Breast cancer is the most common type of cancer in women in the U.S. and the second leading cause of death for all women.  Nonetheless, too many women "fall through the cracks" when physicians negligently fail to diagnose their condition early on.  The unacceptable result of this negligence is often the loss of treatment options and/or the loss of chance of survival.

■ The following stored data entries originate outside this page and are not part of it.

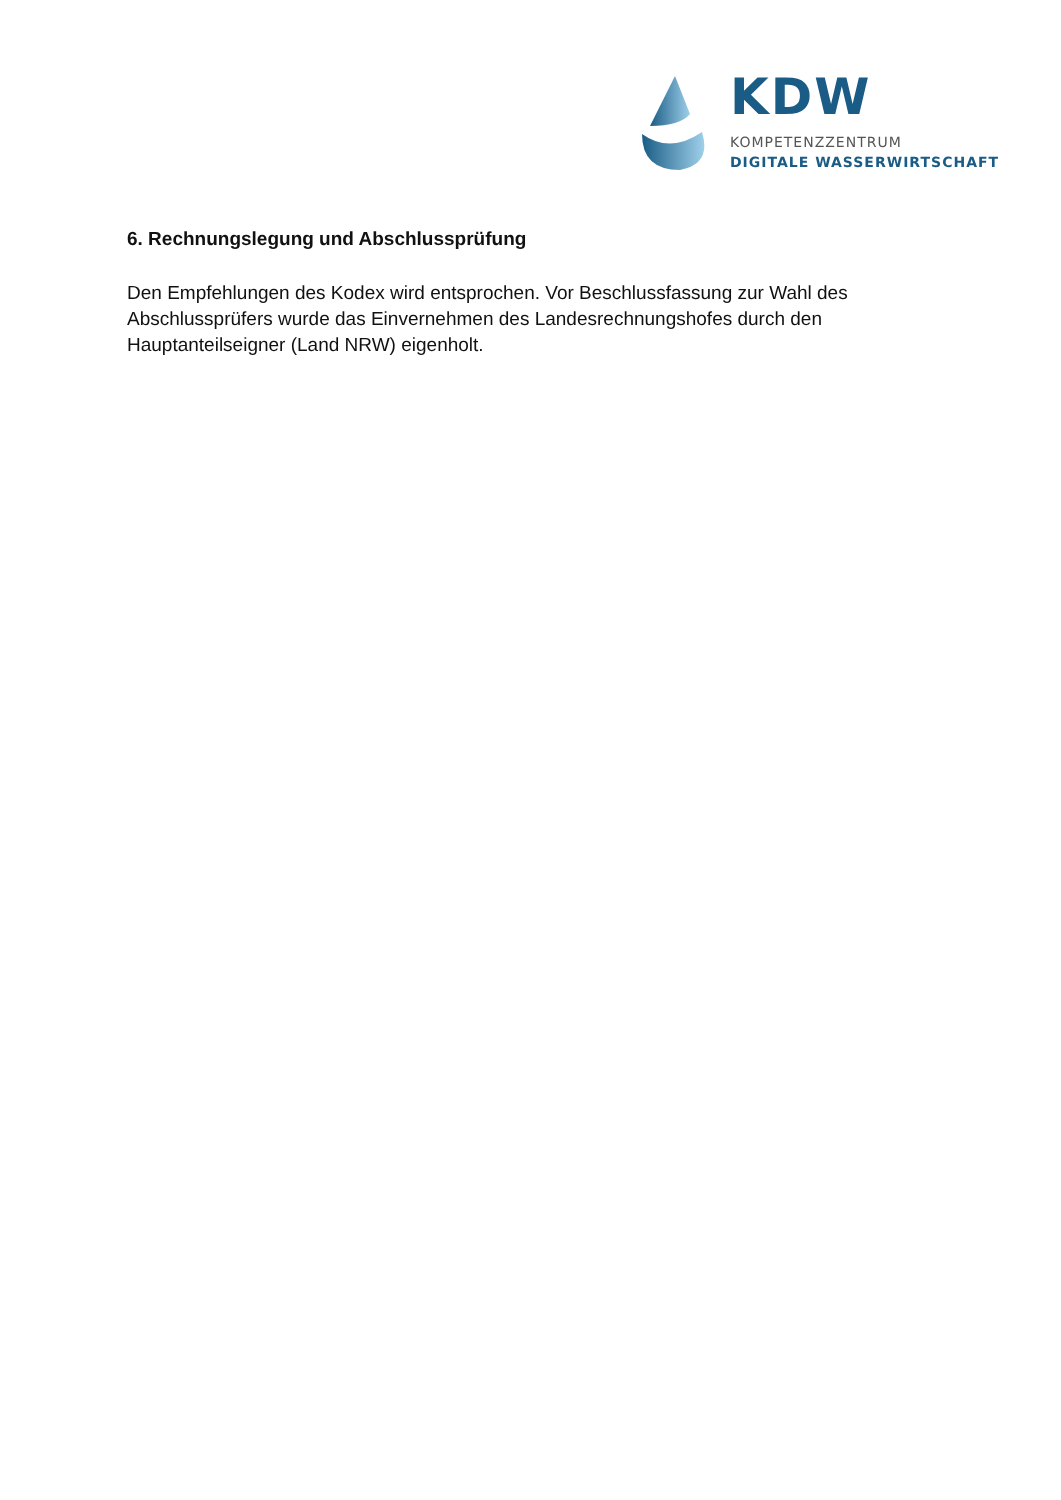KDW
KOMPETENZZENTRUM
DIGITALE WASSERWIRTSCHAFT
6. Rechnungslegung und Abschlussprüfung
Den Empfehlungen des Kodex wird entsprochen. Vor Beschlussfassung zur Wahl des Abschlussprüfers wurde das Einvernehmen des Landesrechnungshofes durch den Hauptanteilseigner (Land NRW) eigenholt.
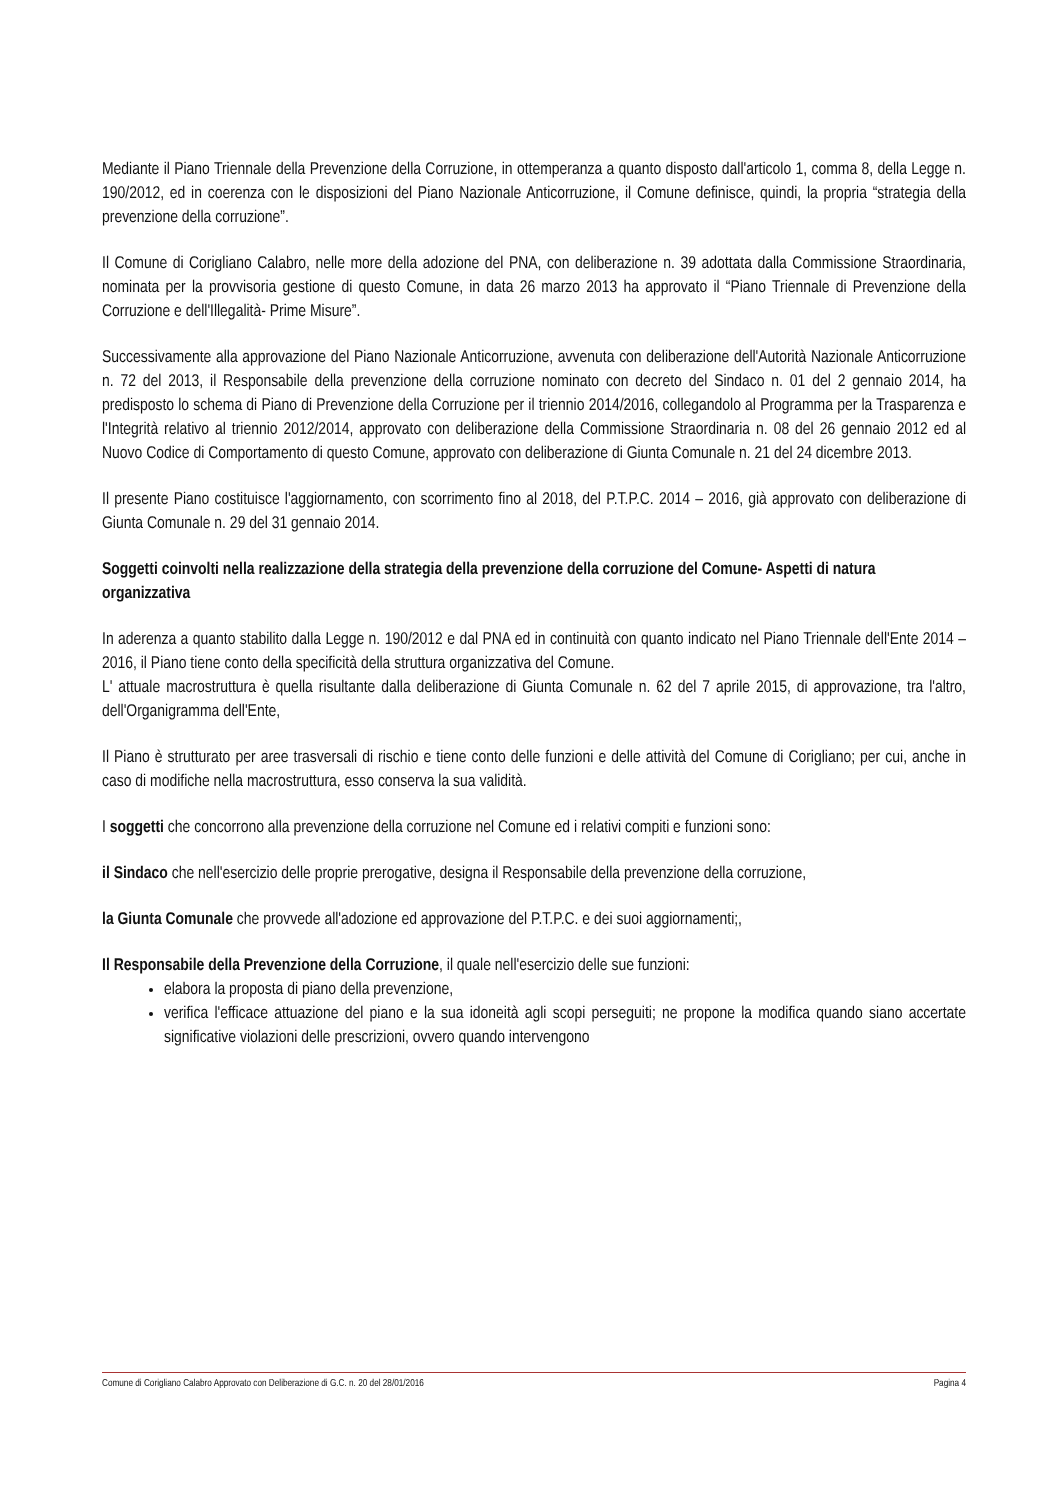Mediante il Piano Triennale della Prevenzione della Corruzione, in ottemperanza a quanto disposto dall'articolo 1, comma 8, della Legge n. 190/2012, ed in coerenza con le disposizioni del Piano Nazionale Anticorruzione, il Comune definisce, quindi, la propria “strategia della prevenzione della corruzione”.
Il Comune di Corigliano Calabro, nelle more della adozione del PNA, con deliberazione n. 39 adottata dalla Commissione Straordinaria, nominata per la provvisoria gestione di questo Comune, in data 26 marzo 2013 ha approvato il “Piano Triennale di Prevenzione della Corruzione e dell'Illegalità- Prime Misure”.
Successivamente alla approvazione del Piano Nazionale Anticorruzione, avvenuta con deliberazione dell'Autorità Nazionale Anticorruzione n. 72 del 2013, il Responsabile della prevenzione della corruzione nominato con decreto del Sindaco n. 01 del 2 gennaio 2014, ha predisposto lo schema di Piano di Prevenzione della Corruzione per il triennio 2014/2016, collegandolo al Programma per la Trasparenza e l'Integrità relativo al triennio 2012/2014, approvato con deliberazione della Commissione Straordinaria n. 08 del 26 gennaio 2012 ed al Nuovo Codice di Comportamento di questo Comune, approvato con deliberazione di Giunta Comunale n. 21 del 24 dicembre 2013.
Il presente Piano costituisce l'aggiornamento, con scorrimento fino al 2018, del P.T.P.C. 2014 – 2016, già approvato con deliberazione di Giunta Comunale n. 29 del 31 gennaio 2014.
Soggetti coinvolti nella realizzazione della strategia della prevenzione della corruzione del Comune- Aspetti di natura organizzativa
In aderenza a quanto stabilito dalla Legge n. 190/2012 e dal PNA ed in continuità con quanto indicato nel Piano Triennale dell'Ente 2014 – 2016, il Piano tiene conto della specificità della struttura organizzativa del Comune.
L' attuale macrostruttura è quella risultante dalla deliberazione di Giunta Comunale n. 62 del 7 aprile 2015, di approvazione, tra l'altro, dell'Organigramma dell'Ente,
Il Piano è strutturato per aree trasversali di rischio e tiene conto delle funzioni e delle attività del Comune di Corigliano; per cui, anche in caso di modifiche nella macrostruttura, esso conserva la sua validità.
I soggetti che concorrono alla prevenzione della corruzione nel Comune ed i relativi compiti e funzioni sono:
il Sindaco che nell'esercizio delle proprie prerogative, designa il Responsabile della prevenzione della corruzione,
la Giunta Comunale che provvede all'adozione ed approvazione del P.T.P.C. e dei suoi aggiornamenti;,
Il Responsabile della Prevenzione della Corruzione, il quale nell'esercizio delle sue funzioni:
elabora la proposta di piano della prevenzione,
verifica l'efficace attuazione del piano e la sua idoneità agli scopi perseguiti; ne propone la modifica quando siano accertate significative violazioni delle prescrizioni, ovvero quando intervengono
Comune di Corigliano Calabro Approvato con Deliberazione di G.C. n. 20 del 28/01/2016 Pagina 4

The probability that breast cancer will recur in a patient is directly related to the stage of the malignancy.   If breast cancer is detected and addressed before the cancer has spread to any lymph nodes, the chances of survival are significantly better than otherwise.  Any undue delay in diagnosing or treating breast cancer can have devastating consequences.   Unfortunately, too often obvious warning signs are ignored and/or precautionary measures are not taken.  The following are among the more common forms of negligence by physicians in diagnosing and/or treating breast cancer:

>Failing to perform a breast examination (during a physical or while treating patient for certain other reasons) which would have identified a clinically obvious tumor;

>Failing to identify a palpable lump during a breast examination;

>Mistaking a tumor for a breast infection;

>Mistaking a tumor as benign and failing to recommend biopsy or removal;

>Disregarding history of sharp pain in breast;

>Disregarding signs of retraction;

>Failing to determine the cause of nipple discharge;

>Relying upon negative aspiration biopsy;

>Relying upon mammography in lieu of physical breast examination;

>Failing to order a mammogram;

>Misinterpreting a mammogram;

>Failing to react to mammogram findings;

>Failing to order additional radiological tests;

>Failing to order a biopsy;

>Failing to order ultrasound when indicated; and,

>Failing to follow-up with the patient.

Please keep in mind that the foregoing are merely examples, and are by no means intended as an exhaustive list of failures that may result in delayed diagnosis of breast cancer.  Anyone who believes that a physician's failure to timely diagnose breast cancer may have resulted in loss of treatment options and/or loss of chance of survival should be encouraged to consult an attorney as soon as possible in order to preserve and protect their legal rights.